The refinement process still depends on the multi-view diffusion model, making it unable to correct systemic biases inherent to the model itself (such as hallucinations regarding specific objects/categories).
Evaluation is limited to the GSO dataset; validation on more complex scenes (e.g., humans, indoor environments) is currently lacking.
Input view optimization is executed on a single view only; multi-view inputs have not yet been addressed.
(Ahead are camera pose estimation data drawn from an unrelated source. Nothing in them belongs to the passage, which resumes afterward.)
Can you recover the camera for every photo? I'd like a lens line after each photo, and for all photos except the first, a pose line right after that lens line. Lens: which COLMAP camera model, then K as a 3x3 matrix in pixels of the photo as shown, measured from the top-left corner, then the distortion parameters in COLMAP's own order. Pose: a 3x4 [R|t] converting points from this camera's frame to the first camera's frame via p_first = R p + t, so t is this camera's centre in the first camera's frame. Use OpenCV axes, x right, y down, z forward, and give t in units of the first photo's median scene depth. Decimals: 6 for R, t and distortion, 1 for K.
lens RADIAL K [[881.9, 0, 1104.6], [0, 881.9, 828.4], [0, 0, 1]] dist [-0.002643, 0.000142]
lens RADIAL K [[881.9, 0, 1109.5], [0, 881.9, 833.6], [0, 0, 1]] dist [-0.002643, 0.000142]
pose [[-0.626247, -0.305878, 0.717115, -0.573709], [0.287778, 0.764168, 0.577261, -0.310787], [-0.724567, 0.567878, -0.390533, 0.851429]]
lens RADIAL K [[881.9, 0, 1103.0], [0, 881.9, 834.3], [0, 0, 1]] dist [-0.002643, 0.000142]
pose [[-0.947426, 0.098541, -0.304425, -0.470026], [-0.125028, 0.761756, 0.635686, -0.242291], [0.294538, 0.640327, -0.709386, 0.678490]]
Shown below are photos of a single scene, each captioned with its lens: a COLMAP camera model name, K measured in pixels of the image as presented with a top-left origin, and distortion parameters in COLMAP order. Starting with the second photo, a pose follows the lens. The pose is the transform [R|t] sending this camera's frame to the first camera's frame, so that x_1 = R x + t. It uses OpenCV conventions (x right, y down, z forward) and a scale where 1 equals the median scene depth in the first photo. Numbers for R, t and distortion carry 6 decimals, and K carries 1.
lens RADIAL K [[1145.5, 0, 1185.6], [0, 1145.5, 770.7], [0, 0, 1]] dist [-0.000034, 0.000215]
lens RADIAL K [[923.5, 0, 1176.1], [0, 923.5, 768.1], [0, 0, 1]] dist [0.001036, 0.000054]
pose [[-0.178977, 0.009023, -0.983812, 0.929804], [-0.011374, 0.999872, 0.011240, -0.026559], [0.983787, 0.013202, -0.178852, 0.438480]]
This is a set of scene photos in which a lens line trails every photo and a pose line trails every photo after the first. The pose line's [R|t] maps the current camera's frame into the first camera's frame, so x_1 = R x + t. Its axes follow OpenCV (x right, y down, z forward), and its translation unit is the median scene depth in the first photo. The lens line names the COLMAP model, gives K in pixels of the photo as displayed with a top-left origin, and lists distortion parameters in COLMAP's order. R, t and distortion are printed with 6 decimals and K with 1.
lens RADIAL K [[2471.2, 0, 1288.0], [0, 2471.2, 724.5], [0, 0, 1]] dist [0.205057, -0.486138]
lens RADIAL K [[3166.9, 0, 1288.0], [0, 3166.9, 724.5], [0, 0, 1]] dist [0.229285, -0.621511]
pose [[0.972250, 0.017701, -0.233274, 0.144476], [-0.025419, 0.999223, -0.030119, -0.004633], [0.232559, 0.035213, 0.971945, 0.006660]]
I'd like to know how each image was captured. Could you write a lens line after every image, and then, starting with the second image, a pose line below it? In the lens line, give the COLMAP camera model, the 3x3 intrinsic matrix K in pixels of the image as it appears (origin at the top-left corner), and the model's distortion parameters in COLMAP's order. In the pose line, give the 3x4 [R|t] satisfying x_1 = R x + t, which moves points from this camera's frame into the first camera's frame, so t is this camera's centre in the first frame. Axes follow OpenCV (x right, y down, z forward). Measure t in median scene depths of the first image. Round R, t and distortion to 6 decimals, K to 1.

vs LGM: LGM serves as the base model for MVBoost. By fine-tuning LGM with refined data, MVBoost improves its PSNR from 17.148 to 18.561 and reduces CD from 0.170 to 0.101.
vs VFusion3D: VFusion3D also generates multi-view data using video diffusion models but lacks explicit consistency constraints. MVBoost ensures consistency through its "reconstruction before refinement" workflow.
vs SDS Methods (DreamFusion): SDS-based methods require hour-long optimizations and suffer from the Janus problem, whereas MVBoost is a feed-forward method that features rapid inference without the Janus issue.

Rating¶

Novelty: ⭐⭐⭐⭐ The idea of "reconstruction + refinement" to generate pseudo-ground-truths is novel, although individual components already exist.
Experimental Thoroughness: ⭐⭐⭐ Evaluation is conducted only on GSO, meaning scene diversity is limited.
Writing Quality: ⭐⭐⭐⭐ Clarify of methodology explanation is good, and the framework diagrams are intuitive.
Value: ⭐⭐⭐⭐ Provides a training paradigm independent of 3D datasets with extremely low training costs.